Among the entries that follow, find every line with the word "lines" and copy it.

(Saved entries)
=== Begin Enclosure ===

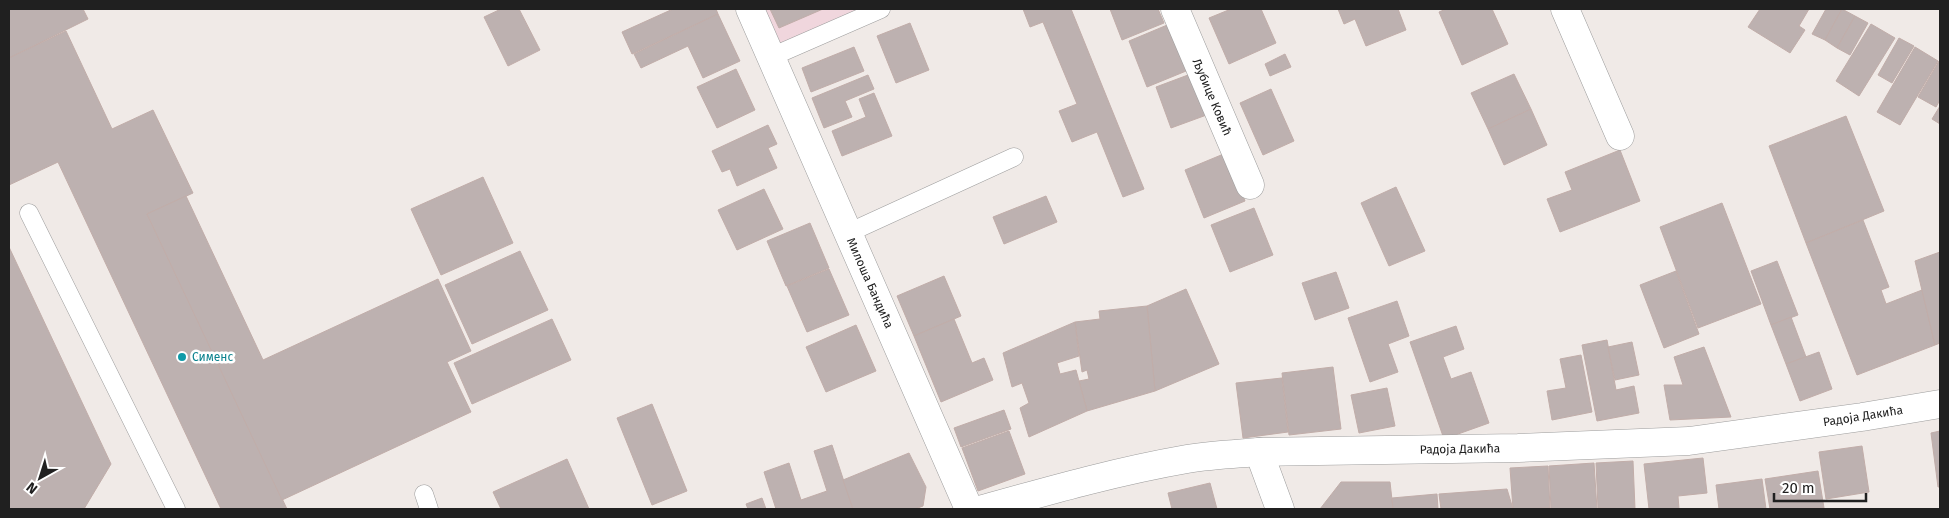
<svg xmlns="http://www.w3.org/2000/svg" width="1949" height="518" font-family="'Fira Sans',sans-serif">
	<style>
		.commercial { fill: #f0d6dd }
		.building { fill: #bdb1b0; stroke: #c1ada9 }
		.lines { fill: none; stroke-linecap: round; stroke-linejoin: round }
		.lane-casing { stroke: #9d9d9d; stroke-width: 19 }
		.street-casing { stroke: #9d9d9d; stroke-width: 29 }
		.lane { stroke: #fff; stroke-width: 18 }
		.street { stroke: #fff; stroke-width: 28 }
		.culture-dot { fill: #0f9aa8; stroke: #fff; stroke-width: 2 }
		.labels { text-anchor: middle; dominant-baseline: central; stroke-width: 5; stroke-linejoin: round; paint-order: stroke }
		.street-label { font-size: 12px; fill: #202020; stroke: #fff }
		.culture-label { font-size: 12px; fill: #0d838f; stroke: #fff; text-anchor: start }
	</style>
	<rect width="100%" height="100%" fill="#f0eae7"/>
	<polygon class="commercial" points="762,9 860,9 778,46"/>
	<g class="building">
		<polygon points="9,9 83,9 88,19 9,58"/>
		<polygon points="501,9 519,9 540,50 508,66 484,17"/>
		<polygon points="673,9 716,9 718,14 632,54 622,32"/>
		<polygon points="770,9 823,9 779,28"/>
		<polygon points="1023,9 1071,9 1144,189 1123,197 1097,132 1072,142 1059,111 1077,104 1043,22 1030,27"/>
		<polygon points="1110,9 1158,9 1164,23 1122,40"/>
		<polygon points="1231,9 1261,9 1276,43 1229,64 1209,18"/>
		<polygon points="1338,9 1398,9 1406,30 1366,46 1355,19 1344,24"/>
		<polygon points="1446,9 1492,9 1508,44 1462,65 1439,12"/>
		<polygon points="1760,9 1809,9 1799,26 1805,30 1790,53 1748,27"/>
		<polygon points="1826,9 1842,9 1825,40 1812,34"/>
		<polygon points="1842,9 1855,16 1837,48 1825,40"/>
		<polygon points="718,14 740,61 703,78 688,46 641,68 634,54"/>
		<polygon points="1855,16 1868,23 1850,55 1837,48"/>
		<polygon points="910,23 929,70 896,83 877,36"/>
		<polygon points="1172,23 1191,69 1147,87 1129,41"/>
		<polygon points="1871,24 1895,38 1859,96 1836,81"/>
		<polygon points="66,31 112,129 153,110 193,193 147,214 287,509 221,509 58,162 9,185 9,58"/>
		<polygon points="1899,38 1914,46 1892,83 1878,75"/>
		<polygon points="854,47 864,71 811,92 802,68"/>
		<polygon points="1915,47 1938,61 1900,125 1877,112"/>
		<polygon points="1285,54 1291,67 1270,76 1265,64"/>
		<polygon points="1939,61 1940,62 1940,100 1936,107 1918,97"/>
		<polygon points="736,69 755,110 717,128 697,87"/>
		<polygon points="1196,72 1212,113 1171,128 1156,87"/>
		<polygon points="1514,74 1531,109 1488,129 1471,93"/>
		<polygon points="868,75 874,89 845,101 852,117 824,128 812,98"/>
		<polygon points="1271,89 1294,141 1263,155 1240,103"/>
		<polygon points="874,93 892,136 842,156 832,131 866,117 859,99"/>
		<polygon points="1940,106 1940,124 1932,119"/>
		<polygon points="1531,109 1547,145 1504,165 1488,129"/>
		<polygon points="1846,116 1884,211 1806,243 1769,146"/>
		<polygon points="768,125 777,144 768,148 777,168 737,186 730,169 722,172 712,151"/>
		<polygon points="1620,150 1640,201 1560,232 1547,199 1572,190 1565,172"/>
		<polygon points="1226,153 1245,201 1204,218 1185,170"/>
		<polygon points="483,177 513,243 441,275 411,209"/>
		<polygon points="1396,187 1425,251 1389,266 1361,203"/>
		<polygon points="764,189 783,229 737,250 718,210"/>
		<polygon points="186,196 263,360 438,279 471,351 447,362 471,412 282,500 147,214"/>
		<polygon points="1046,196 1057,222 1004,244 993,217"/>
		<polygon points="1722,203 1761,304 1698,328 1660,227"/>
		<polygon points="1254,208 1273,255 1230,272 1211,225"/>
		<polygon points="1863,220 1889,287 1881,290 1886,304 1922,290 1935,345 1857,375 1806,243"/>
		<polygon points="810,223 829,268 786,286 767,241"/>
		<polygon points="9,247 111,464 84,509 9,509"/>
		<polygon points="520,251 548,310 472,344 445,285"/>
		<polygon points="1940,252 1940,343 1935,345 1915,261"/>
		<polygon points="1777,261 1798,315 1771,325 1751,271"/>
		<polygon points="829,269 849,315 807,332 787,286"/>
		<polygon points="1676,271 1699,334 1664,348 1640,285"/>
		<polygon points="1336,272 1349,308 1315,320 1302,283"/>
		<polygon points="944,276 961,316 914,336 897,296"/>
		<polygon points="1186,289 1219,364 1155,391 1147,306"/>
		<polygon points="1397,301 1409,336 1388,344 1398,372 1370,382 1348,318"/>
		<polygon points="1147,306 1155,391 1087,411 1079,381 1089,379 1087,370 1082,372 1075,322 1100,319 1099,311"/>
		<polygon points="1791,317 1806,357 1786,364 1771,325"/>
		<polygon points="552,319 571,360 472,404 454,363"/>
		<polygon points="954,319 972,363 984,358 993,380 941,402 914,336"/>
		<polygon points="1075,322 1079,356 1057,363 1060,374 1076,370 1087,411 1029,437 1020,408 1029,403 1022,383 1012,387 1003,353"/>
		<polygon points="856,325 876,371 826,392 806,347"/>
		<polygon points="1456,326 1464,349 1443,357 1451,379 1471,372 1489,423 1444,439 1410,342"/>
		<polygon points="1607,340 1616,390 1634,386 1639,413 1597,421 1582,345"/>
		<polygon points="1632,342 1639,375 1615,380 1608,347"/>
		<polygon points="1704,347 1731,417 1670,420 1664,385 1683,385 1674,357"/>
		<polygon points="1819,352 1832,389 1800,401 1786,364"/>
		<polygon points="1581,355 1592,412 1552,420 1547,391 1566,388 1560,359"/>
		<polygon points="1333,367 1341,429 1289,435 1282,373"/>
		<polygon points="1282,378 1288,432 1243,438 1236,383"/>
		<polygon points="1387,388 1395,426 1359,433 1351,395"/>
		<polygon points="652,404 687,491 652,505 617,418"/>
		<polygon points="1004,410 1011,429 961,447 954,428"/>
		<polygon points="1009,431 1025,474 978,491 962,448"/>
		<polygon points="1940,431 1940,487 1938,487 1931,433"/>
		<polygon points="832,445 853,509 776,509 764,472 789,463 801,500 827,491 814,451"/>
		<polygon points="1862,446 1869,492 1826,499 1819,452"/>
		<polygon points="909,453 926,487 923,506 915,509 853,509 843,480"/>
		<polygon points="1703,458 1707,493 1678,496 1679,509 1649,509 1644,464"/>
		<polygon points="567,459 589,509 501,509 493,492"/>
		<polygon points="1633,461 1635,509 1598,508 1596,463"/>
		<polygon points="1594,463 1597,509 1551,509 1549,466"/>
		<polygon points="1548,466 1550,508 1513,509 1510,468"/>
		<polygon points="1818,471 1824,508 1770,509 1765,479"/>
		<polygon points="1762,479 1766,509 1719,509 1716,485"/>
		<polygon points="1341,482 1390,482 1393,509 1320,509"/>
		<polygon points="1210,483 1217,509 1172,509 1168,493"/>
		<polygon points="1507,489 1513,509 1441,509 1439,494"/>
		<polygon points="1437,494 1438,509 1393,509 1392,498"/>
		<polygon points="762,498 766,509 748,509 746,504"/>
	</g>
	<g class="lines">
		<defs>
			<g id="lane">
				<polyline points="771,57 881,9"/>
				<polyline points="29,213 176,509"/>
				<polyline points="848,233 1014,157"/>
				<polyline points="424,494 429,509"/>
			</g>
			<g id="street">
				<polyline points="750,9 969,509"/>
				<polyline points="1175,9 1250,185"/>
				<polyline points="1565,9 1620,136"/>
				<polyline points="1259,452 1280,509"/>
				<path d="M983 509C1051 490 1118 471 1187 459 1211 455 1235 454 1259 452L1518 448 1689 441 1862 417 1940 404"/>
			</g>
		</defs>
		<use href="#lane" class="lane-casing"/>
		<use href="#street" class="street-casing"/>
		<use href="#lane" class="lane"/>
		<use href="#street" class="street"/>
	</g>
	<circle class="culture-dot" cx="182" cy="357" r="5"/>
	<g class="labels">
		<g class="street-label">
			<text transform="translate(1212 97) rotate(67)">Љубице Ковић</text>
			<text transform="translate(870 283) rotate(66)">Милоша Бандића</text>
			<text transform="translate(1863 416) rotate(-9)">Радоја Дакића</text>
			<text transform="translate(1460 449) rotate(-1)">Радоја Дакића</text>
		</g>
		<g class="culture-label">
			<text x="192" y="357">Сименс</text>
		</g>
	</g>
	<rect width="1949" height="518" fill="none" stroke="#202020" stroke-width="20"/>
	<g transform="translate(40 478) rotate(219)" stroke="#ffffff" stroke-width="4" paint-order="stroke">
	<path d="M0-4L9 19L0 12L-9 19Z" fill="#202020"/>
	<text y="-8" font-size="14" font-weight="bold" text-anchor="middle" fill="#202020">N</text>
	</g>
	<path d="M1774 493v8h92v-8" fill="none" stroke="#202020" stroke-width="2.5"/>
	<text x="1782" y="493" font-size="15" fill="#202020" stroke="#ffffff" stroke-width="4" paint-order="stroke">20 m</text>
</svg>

=== End Enclosure ===

- _FINISHED EXERCISE_
		.lines { fill: none; stroke-linecap: round; stroke-linejoin: round }
	<g class="lines">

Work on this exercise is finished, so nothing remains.